(Optional) Customize Cluster Installation¶
The Run:ai cluster creation wizard requires the download of a Helm values file runai-<cluster-name>.yaml
. The file may be edited to customize the cluster installation.
Configuration Flags¶
Key | Default | Description |
---|---|---|
runai-operator.config.project-controller.createNamespaces | true | Set to false if unwilling to provide Run:ai the ability to create namespaces. When set to false, will requires an additional manual step when creating new Run:ai Projects |
runai-operator.config.project-controller.clusterWideSecret | true | Set to false when using PodSecurityPolicy or OpenShift |
runai-operator.config.mps-server.enabled | false | Set to true to allow the use of NVIDIA MPS. MPS is useful with Inference workloads |
runai-operator.config.global.runtime | docker | Defines the container runtime of the cluster (supports docker and containerd ). Set to containerd when using Tanzu |
runai-operator.config.global.nvidiaDcgmExporter.namespace | gpu-operator | The namespace where dcgm-exporter (or gpu-operator) was installed |
runai-operator.config.global.nvidiaDcgmExporter.installedFromGpuOperator | true | Indicated whether the dcgm-exporter was installed via gpu-operator or not |
spec.prometheus.spec.retention | 2h | The interval of time where Prometheus will save Run:ai metrics. Promethues is only used as an intermediary to another metrics storage facility and metrics are typically moved within tens of seconds, so changing this setting is mostly for debugging purposes. |
spec.prometheus.spec.retentionSize | Not set | The amount of storage allocated for metrics by Prometheus. For more information see Prometheus Storage. |
spec.prometheus.spec.imagePullSecrets | Not set | An optional list of references to secrets in the runai namespace to use for pulling Prometheus images (relevant for air-gapped installations). |
Understanding Custom Access Roles¶
To review the access roles created by the Run:ai Cluster installation, see Understanding Access Roles.

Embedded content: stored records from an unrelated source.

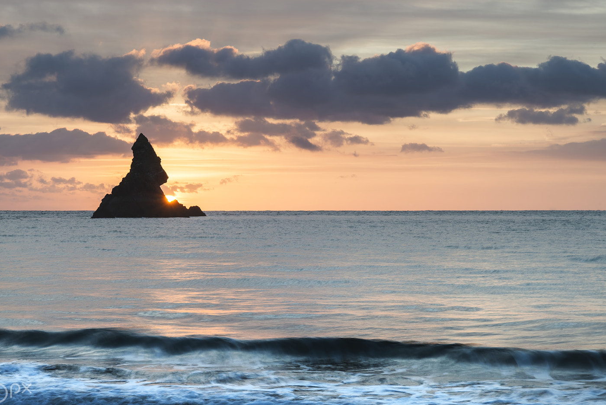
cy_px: 219
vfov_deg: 14.1
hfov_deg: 21.0
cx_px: 270
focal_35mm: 97
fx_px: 1633
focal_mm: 85
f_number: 16
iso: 100
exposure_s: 1/3
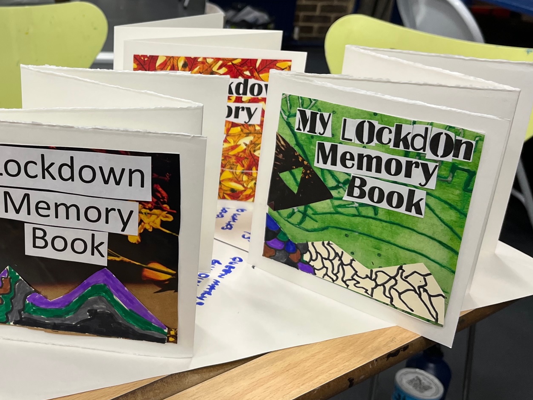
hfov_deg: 42.8
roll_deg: -2.5
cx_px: 108
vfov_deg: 34.3
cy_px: 171
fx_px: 647
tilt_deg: -23.8
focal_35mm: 42
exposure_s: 1/100
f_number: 1.6
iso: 100
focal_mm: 5.1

Manual Creation of Namespaces¶
Run:ai Projects are implemented as Kubernetes namespaces. By default, the administrator creates a new Project via the Administration user interface which then triggers the creation of a Kubernetes namespace named runai-<PROJECT-NAME>
. There are a couple of use cases that customers will want to disable this feature:
- Some organizations prefer to use their internal naming convention for Kubernetes namespaces, rather than Run:ai's default
runai-<PROJECT-NAME>
convention. - Some organizations will not allow Run:ai to automatically create Kubernetes namespaces.

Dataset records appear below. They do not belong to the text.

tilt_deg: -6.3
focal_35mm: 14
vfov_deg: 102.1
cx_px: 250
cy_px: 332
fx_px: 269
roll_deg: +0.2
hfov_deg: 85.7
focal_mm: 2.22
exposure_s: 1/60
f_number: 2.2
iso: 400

Follow these steps to achieve this:
- Disable the namespace creation functionality. See the
runai-operator.config.project-controller.createNamespaces
flag above. - Create a Project using the Run:ai User Interface.
- Create the namespace if needed by running:
kubectl create ns <NAMESPACE>
. The suggested Run:ai default isrunai-<PROJECT-NAME>
. - Label the namespace to connect it to the Run:ai Project by running
kubectl label ns <NAMESPACE> runai/queue=<PROJECT_NAME>
, where<PROJECT_NAME>
is the name of the project you have created in the Run:ai user interface above and<NAMESPACE>
is the name you chose for your namespace.